**任務說明**
將這篇論文頁面中從“本論文旨在先前的Matlab”開始、到“關鍵詞:卷積神經網路、Faster-RCNN、PyTorch。”為止（包括這幾個字）的部分逐字重新打出來。

**頁面摘錄**
____________
研究生(外文):VU TRUNG HIEU
論文名稱:以PyTorch實現基於人工智慧之中華象棋機器人系統
論文名稱(外文):AI-Based Chinese Chess Robotic System by PyTorch
指導教授:王明賢
指導教授(外文):MING, SHYAN-WANG
學位類別:碩士
校院名稱:南臺科技大學
系所名稱:電機工程系
論文出版年:2021
語文別:英文
論文頁數:55
論文摘要
依據報告顯示,全世界有十億多人患有各種類型的疾病。在現實生活中,身障者會遇到很多的困難,身障者及有特殊需要的人必須提高大腦穩定度、增加自信心和專注力等,以解決生活中的所帶來的壓力和焦慮等情緒問題。而研究指出,參與相關心理治療的活動或有創造性的活動將減少身障者心理惡化的風險,身障者必須建立終身學習的觀念來增強活化腦神經網路的聯繫,並額外增強心理的功能。因此,本論文透過下棋提出了一種訓練大腦的方法。
本論文旨在先前的Matlab平台創建一個新的機器人手臂Python平台,以獲得象棋遊戲更高的處理速度和準確性來幫助失智人士或老年人。PyTorch是基於Python的科學計算套裝軟體,用於影像處理和識別中華象棋。棋子的位置將透過棋盤上面的相機識別,之後,數據將被傳送到機械手臂,只要將棋子置於相機和機械手臂的工作範圍,即使棋子是正反顛倒放置,也將受到控制並重新排列到其初始位置。相機照片被傳輸到PyTorch進行影像識別,卷積神經網路(CNN)將確認棋子的字。本論文具有與CNN相同的控制機器手臂的功能、正向和反向運動學用於操縱機械臂,還增加了Faster-RCNN的新技術,專門識別3個棋子:俥,傌,炮。在控制機械手臂的同時,由Matlab/Simulink執行即時模擬將模擬其所有移動。建立Matlab和Python之間的通信後,每個位置的數據將透過Python在螢幕上輸出。
關鍵詞:卷積神經網路、Faster-RCNN、PyTorch。
____________
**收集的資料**
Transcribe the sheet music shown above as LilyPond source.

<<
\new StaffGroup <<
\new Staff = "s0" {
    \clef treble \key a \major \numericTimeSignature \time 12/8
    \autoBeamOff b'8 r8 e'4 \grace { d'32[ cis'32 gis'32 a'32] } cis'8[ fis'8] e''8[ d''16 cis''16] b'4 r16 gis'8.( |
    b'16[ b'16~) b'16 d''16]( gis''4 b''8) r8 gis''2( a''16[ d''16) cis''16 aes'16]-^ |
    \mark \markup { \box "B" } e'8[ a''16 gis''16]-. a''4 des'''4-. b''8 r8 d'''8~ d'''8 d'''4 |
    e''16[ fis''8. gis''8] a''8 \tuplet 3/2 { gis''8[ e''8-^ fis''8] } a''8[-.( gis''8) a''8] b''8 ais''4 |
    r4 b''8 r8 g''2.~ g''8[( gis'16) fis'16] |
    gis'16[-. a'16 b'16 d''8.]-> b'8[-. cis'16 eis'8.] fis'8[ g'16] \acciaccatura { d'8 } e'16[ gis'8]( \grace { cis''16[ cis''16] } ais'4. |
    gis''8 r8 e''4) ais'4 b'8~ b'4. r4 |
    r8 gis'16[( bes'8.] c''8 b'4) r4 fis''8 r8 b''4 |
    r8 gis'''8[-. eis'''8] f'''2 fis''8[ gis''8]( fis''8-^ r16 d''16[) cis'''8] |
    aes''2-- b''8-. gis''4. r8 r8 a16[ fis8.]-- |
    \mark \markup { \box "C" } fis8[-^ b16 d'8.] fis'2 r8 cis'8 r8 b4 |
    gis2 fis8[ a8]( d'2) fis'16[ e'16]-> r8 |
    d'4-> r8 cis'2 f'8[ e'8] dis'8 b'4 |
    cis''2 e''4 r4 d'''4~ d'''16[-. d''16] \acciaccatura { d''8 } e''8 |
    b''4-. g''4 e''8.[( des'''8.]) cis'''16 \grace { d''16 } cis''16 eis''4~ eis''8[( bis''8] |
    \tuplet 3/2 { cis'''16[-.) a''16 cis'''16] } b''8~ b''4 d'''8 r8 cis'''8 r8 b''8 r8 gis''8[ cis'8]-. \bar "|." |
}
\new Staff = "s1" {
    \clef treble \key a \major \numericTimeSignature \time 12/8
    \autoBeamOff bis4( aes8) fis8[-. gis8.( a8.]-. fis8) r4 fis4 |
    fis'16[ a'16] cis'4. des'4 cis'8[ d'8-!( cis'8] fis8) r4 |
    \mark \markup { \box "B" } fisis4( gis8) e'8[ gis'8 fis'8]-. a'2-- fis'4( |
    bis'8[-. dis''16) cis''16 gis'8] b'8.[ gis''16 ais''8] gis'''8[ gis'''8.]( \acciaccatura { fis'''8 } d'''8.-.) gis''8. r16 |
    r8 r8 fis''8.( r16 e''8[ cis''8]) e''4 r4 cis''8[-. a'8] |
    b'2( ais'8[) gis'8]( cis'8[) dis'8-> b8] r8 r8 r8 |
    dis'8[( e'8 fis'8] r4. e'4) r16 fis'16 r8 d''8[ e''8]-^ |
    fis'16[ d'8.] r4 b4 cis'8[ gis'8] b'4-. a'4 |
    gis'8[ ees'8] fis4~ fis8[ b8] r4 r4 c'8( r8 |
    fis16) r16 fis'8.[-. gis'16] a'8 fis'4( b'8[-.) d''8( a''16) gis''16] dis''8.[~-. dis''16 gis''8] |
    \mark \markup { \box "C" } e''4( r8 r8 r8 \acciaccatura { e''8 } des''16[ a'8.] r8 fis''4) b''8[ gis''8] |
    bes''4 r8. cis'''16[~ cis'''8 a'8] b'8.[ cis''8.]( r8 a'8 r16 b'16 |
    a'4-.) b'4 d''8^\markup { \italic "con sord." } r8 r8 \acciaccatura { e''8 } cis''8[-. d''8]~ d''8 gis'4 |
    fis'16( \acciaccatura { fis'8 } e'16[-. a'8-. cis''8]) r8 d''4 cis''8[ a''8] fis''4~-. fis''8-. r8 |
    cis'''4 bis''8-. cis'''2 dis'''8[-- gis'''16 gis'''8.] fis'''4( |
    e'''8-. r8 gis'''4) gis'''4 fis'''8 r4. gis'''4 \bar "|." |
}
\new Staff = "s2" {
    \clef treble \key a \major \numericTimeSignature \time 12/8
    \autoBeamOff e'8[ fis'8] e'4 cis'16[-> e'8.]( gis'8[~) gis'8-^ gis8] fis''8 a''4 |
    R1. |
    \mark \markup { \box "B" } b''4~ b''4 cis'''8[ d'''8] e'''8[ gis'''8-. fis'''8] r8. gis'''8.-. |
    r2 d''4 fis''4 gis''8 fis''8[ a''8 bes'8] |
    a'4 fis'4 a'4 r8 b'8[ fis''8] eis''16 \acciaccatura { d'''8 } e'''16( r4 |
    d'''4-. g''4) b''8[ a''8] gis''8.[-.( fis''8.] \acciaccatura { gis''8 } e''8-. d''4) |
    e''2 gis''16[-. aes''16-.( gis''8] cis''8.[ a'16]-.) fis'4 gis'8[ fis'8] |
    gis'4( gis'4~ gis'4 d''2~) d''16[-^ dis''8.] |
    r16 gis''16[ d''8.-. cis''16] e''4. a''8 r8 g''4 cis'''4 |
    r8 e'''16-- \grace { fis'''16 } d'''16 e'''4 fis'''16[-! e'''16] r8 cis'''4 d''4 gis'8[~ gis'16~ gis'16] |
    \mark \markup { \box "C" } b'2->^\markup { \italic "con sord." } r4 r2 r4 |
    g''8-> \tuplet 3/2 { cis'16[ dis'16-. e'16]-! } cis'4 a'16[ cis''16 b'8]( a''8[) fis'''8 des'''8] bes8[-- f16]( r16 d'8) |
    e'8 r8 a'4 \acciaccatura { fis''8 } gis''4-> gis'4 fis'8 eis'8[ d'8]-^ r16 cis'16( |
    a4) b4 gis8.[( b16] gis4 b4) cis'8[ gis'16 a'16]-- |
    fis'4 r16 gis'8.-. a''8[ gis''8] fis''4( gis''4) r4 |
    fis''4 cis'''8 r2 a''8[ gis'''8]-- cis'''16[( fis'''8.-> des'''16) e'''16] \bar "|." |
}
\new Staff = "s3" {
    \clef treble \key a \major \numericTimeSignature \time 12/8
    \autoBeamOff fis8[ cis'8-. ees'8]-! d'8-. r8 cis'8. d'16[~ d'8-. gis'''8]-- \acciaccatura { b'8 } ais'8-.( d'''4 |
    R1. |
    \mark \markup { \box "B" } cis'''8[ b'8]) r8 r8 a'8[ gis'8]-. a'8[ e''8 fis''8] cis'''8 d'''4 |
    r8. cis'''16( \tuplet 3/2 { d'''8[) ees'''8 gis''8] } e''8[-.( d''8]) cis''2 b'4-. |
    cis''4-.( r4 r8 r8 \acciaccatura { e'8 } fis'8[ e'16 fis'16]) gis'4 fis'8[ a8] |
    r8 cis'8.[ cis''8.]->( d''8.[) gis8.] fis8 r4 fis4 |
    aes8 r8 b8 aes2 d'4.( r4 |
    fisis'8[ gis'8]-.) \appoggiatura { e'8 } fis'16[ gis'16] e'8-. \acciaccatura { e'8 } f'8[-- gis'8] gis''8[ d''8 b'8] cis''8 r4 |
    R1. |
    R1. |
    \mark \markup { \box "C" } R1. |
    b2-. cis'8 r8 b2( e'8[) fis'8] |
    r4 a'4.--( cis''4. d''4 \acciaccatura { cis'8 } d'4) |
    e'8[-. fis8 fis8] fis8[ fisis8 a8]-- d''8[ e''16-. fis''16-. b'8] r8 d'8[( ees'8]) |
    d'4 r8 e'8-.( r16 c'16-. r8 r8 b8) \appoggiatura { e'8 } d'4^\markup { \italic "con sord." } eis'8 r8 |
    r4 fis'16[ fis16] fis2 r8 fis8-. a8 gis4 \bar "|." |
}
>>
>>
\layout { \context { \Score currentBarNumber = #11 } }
____________
**任務輸出**
本論文旨在先前的Matlab平台創建一個新的機器人手臂Python平台,以獲得象棋遊戲更高的處理速度和準確性來幫助失智人士或老年人。PyTorch是基於Python的科學計算套裝軟體,用於影像處理和識別中華象棋。棋子的位置將透過棋盤上面的相機識別,之後,數據將被傳送到機械手臂,只要將棋子置於相機和機械手臂的工作範圍,即使棋子是正反顛倒放置,也將受到控制並重新排列到其初始位置。相機照片被傳輸到PyTorch進行影像識別,卷積神經網路(CNN)將確認棋子的字。本論文具有與CNN相同的控制機器手臂的功能、正向和反向運動學用於操縱機械臂,還增加了Faster-RCNN的新技術,專門識別3個棋子:俥,傌,炮。在控制機械手臂的同時,由Matlab/Simulink執行即時模擬將模擬其所有移動。建立Matlab和Python之間的通信後,每個位置的數據將透過Python在螢幕上輸出。
關鍵詞:卷積神經網路、Faster-RCNN、PyTorch。